Saturday, March 03, 2018

Moral outrage

The term “moral outrage” is misleading. The subjects are not selected for their moral basis but for their immediate emotional appeal. The progressive enterprise is not a twilight struggle between good and evil, it is a ceaseless campaign of emotional bullying. Strident emotional appeals are used, not because there is some moral principle in need of a champion, but because the tactic is a useful to those whose ultimate goals are political power.
H.L. Mencken observe that “the whole aim of practical politics is to keep the populace alarmed (and hence clamorous to be led to safety by menacing it with an endless stream of hobgoblins, all of them imaginary.” “Moral outrage” is simply a newer version of this same principle. Now the premise is that the “good” people are in constant moral peril from the “bitter clingers” who will not see the light and therefore must have their views delegitimized.
Plaintiff’s lawyers are quite transparent about the underlying principle. A good number of them have adopted the “Reptile Strategy”, so named because it appeals to the emotional “reptile” part of jurors’ brains, rather than the more troublesome, rational part. Recall that, after the Sandy Hook shootings that gun control advocates explicitly demanded that action be taken before passions cooled. Emotions tend to override reason in the short term and therefore emotional appeals demand immediate action. Emotions also tend to be notoriously bad counselors, and the strategy of using them to whip up the populace has a rather shameful pedigree: lynchings, pogroms, riots, and revenge massacres.
As practiced in modern politics, the “moral outrage” gambit has a few distinguishing characteristics:
1.) Being an emotional appeal, it cannot bear rational scrutiny; something must be done now without reflection.
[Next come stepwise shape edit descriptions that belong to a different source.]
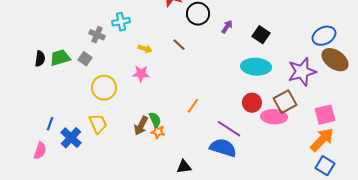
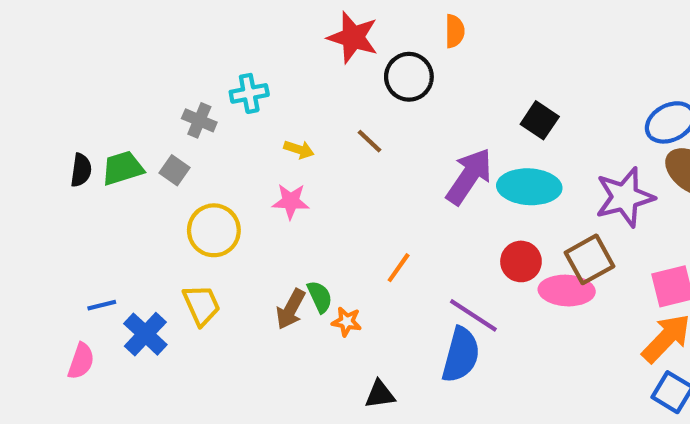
purple arrow: (227, 27) -> (469, 176), moved, size x2.0
blue line: (50, 124) -> (102, 305), turned 56
orange star: (158, 132) -> (347, 322), moved
blue semicircle: (223, 148) -> (461, 355), turned 88

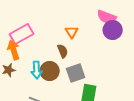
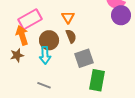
orange triangle: (72, 32) -> (68, 17), moved
brown circle: (50, 71) -> (49, 40), moved

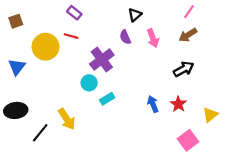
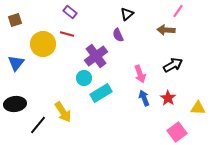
brown arrow: (188, 35) -> (166, 30), moved, turned 36
pink arrow: (153, 38) -> (140, 74), moved
cyan rectangle: (107, 99) -> (101, 93), size x1.5
yellow triangle: (210, 115) -> (198, 108), turned 42

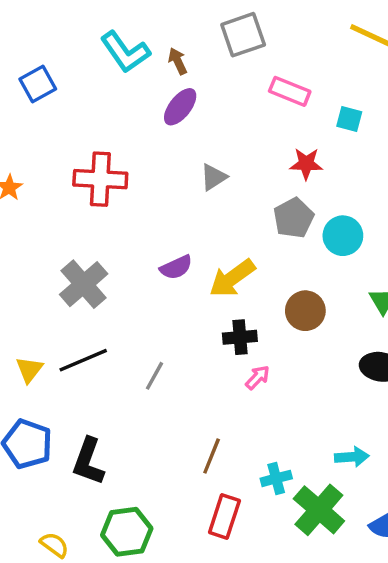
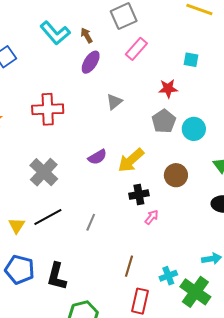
pink rectangle: (290, 91) -> (136, 49), moved, turned -65

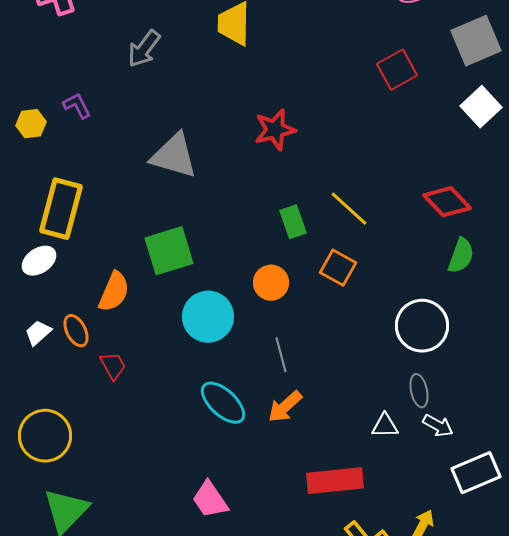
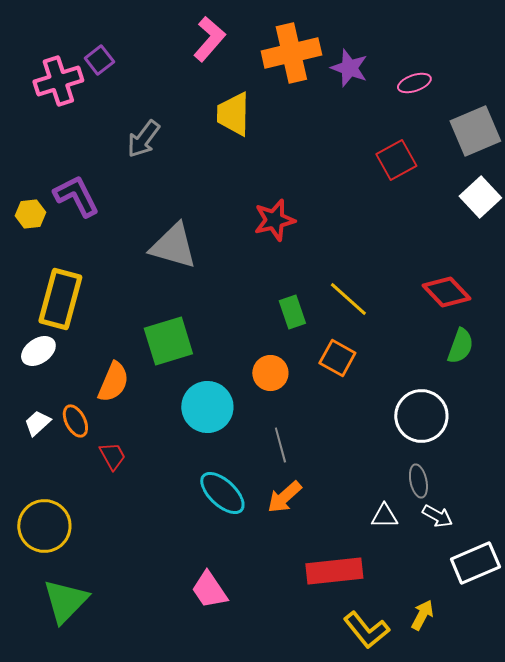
purple L-shape: (77, 106) -> (76, 196), size x1.6

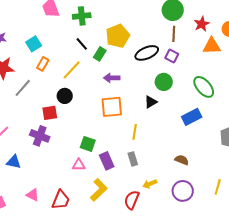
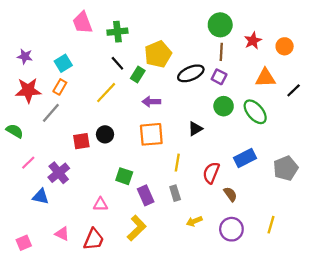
orange triangle: (212, 46) -> (265, 78), moved
orange rectangle: (43, 64) -> (60, 87), moved
green circle: (164, 82) -> (224, 106), moved
black circle: (65, 96) -> (105, 134), moved
blue rectangle: (192, 117) -> (245, 158), moved
purple cross: (40, 136) -> (59, 173), moved, turned 30
brown semicircle: (182, 160) -> (230, 194), turned 32
pink triangle: (79, 165) -> (100, 204), moved
red semicircle: (132, 200) -> (211, 173), moved

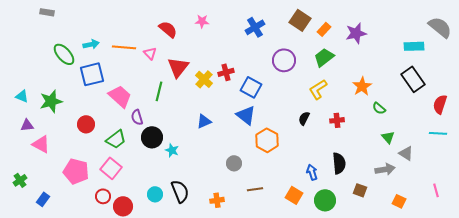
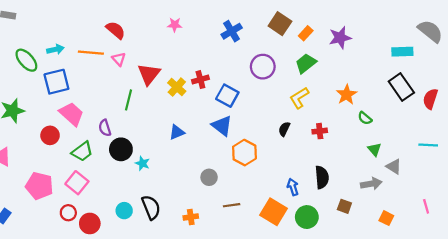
red semicircle: (168, 29) -> (116, 30), moved
pink trapezoid: (120, 96) -> (72, 114), moved
red semicircle: (440, 104) -> (430, 99), moved
orange square: (294, 195) -> (273, 212), size x1.4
The science after all, is settled; the counter arguments are invalid because they were advocated by the Cato Institute or heard on Fox News (the ad hominem fallacy); “Reagan did something similar” (the tu quoque fallacy,) “a new poll says that….” (argumentum ad populum), “Experts say…” (argumentum ad verecundiam), etc., etc., If you are appealing to emotion, fallacies are your friend.
2.) There is a clearly defined, malevolent other. Dissent can only be based in bad character with no room for good faith disagreement. The goal is not to persuade but to divide and demonize. “We” are entitled to have our way because we ‘think right’.” If the opponents words are insufficiently outrage inducing, resort to one of President Obama;s favorite rhetorical device, “there are those who say…,” the straw man fallacy; there can be no good faith disagreement.
3.) Because the other is defined solely by their opposition, consistency of the proponent’s arguments is unnecessary. Therefore, President Obama can “evolve,” Senators can be for something before they are against, and we can take credit for successes that we actively opposed. It doesn’t matter if Elizabeth Warren, or Diane Feinstein, or Al Gore has one set of rules for themselves and another for everyone else, because the contest is between “us and them,” not between differing concepts of what is best for the country.
4.) People who do not think right should be banned from participating in civic life. “Moral outragers” like to ban things. Support traditional marriage, lose your job. Question global warming or campus rape statistics, face expulsion from professional institutions. Show insufficient fealty for the emotional play of the day and endure death treats on Twitter. “Moral outrage” does, and always has created a lot of ugliness; bigotry pretending to unearned virtue.
This is not to say that there are not true moral outrages. The proper response however requires a resort to reason and not emotion; to think, and not merely to feel. It is a real tragedy when moral people do immoral things because they are “outraged.”